Wednesday, September 26, 2018

#68: Outline, by Rachel Cusk

Sometimes you can find the essence of a book in a single passage. I had that experience while reading Rachel Cusk’s Outline.

The book is constructed as a series of conversations the unnamed narrator has with various people she encounters during a stay in Greece. We know that she has—or at least had—a husband and two sons back in England, but we do not know exactly what circumstances have brought her to Greece without them. We sense there has been some sort of a breach. What little we learn about her previous life is revealed as she carries on conversations with people she meets in Greece—she, as first-person narrator, never divulges anything about circumstances except in conversation with others.

These other characters are more than just mirrors in which we try to catch a glimpse of her story. In fact, we suspect that their stories are often variations of hers—that is, they are stories about relationships gone awry and difficult children.

Anyway, just before the passage that I want to discuss, the narrator has accepted the invitation of an older Greek man to spend a day on his boat. The woman is observing children as they dive into the water from a nearby boat:

I said that when my sons were the ages of those two leaping boys, they were so intimate it would have been hard to disentangle their separate natures. They used to play together without pause from the moment they opened their eyes in the morning to the moment they closed them again. Their play was a kind of shared trance in which they created whole imaginary worlds, and they were forever involved in games and projects whose planning and execution were as real to them as they were invisible to everyone else: sometimes I would move or throw away some apparently inconsequential item, only to be told that it was a sacred prop in the ongoing make-believe, a narrative which seemed to run like a magic river through our household, inexhaustible, and which they could exit and re-enter at will, moving over that threshold which no one else could see into another element.

But then there is a change:

And then one day the river dried up: their shared world of imagination ceased, and the reason was that one of them—I can’t even recall which one it was—stopped believing in it. In other words, it was nobody’s fault; but all the same it was brought home to me how much of what was beautiful in their lives was the result of a shared vision of things that strictly speaking could not have been said to exist.
I suppose, I said, it is one definition of love, the belief in something that only the two of you can see, and in this case it proved to be an impermanent basis for living.
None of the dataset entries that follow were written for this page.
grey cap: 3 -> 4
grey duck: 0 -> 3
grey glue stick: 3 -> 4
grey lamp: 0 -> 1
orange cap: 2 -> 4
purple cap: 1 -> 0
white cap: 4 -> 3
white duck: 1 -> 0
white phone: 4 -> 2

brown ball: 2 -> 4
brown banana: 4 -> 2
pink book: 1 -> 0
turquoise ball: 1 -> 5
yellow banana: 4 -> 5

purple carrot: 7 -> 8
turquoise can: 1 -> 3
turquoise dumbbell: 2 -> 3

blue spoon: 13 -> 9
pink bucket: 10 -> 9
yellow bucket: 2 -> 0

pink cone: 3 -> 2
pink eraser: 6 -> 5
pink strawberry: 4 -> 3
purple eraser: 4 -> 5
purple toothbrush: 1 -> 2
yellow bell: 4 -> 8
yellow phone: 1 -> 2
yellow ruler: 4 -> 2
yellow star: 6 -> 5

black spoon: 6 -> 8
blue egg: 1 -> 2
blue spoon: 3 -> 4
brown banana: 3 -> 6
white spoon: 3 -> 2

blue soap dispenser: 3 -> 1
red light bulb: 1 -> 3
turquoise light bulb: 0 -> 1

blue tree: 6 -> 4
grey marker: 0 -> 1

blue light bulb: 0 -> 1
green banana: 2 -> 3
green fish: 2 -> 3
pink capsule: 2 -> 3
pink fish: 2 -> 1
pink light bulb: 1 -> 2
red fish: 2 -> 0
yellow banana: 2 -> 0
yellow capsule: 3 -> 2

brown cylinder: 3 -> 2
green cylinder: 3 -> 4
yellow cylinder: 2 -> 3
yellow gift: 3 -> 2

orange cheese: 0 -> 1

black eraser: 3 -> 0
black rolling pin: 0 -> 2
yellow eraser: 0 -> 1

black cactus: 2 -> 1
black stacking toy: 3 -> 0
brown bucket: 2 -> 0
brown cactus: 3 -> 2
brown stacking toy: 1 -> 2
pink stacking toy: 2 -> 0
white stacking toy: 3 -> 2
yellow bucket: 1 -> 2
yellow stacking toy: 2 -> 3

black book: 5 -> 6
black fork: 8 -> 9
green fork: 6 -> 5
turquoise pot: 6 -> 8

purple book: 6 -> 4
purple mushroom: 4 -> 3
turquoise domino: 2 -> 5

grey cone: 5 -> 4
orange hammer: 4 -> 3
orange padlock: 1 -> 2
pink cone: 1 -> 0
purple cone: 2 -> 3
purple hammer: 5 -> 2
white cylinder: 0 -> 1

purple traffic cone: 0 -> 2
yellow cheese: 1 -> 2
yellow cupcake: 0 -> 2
Without their shared story, the two children began to argue, and where their playing had taken them away from the world, making them unreachable sometimes for hours at a time, their arguments brought them constantly back to it. They would come to me or to their father, seeking intervention and justice; they began to set greater story by facts, by what had been done and said, and to build the case for themselves and against one another.

Cusk gives this account the stripped down mythical feel of a parable. Discord has erupted into an idyllic world. We are in Greece, after all. The passage moves us because we know that childhood can really be like that—we think of ourselves and our siblings in the long ago. But of course, childhood isn’t exactly like that because we don’t just one day step out of our imaginary universe into the cold light of strife and competition. Some strife and competition will have always been there, and the loss of innocence is intermittent and by degrees. Also, we gain as well as lose by growing up, and siblings who have lost their shared imaginary world may well find new reasons to be close in the world they share with everyone else. Cusk has selected and arranged the details to make it as affecting as possible. And no doubt the boys’ experience is meant to reflect a parallel development in their parents’ lives. That seems to be what Cusk is suggesting in the continuation of the passage:

It was hard, I said, not to see this transposition from love to factuality as the mirror of other things that were happening in our household at the time. What was striking was the sheer negative capability of their former intimacy: it was as though everything that was inside was moved outside, piece by piece, like furniture being taken out of a house and put on the pavement.

Negative capability, inversions, these concepts are at the heart of Outline. The narrator’s first conversation had taken place on the plane during her journey to Greece. Curiously, the last conversation in the book relates another passenger’s conversation on another such journey—it is told by the woman who will be taking over the narrator’s position as an English teacher in Greece. The new teacher has been listening to the passenger next to her talk about his life, and she experiences a rather strange metaphysical sensation:

He [the other passenger] was describing, in other words, what she herself was not: in everything he said about himself, she found in her own nature a corresponding negative. This antidescription, for want of a better way of putting it, had made something clear to her by a reverse kind of exposition: while he talked she began to see herself as a shape, an outline, with all the detail filled in around it while the shape itself remained blank. Yet this shape, even while its content remained unknown, gave her, for the first time since the incident, a sense of who she was.